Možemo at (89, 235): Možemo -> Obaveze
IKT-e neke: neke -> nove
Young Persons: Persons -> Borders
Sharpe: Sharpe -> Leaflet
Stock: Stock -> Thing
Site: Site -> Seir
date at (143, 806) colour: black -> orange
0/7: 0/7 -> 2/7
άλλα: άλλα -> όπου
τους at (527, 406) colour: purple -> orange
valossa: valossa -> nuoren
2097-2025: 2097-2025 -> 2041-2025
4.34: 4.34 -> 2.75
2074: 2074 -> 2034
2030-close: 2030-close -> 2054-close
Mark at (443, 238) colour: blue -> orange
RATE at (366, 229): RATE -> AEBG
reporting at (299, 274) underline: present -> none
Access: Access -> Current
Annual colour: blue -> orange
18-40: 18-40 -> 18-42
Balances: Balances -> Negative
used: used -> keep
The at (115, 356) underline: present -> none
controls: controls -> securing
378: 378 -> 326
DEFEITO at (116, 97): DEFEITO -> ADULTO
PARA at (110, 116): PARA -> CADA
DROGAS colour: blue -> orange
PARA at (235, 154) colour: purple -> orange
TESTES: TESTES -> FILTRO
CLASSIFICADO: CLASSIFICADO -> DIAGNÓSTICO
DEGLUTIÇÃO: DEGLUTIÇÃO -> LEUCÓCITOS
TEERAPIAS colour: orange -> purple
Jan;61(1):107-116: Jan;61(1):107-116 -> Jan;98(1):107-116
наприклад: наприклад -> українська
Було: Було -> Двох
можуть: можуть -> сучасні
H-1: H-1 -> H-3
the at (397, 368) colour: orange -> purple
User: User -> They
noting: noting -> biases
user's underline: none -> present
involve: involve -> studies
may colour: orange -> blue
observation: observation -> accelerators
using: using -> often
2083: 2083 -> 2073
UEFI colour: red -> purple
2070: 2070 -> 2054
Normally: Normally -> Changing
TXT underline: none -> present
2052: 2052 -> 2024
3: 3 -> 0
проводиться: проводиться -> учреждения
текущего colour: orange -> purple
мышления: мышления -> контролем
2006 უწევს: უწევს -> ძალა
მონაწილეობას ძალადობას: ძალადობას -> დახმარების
- - - - -
§ **TASK GOAL**
Reproduce the rows word for word, starting with the first row and ending with the line that contains "RATE at (366, 229): RATE -> AEBG", including both.

§ **REPLY TO THE EXERCISE**
Možemo at (89, 235): Možemo -> Obaveze
IKT-e neke: neke -> nove
Young Persons: Persons -> Borders
Sharpe: Sharpe -> Leaflet
Stock: Stock -> Thing
Site: Site -> Seir
date at (143, 806) colour: black -> orange
0/7: 0/7 -> 2/7
άλλα: άλλα -> όπου
τους at (527, 406) colour: purple -> orange
valossa: valossa -> nuoren
2097-2025: 2097-2025 -> 2041-2025
4.34: 4.34 -> 2.75
2074: 2074 -> 2034
2030-close: 2030-close -> 2054-close
Mark at (443, 238) colour: blue -> orange
RATE at (366, 229): RATE -> AEBG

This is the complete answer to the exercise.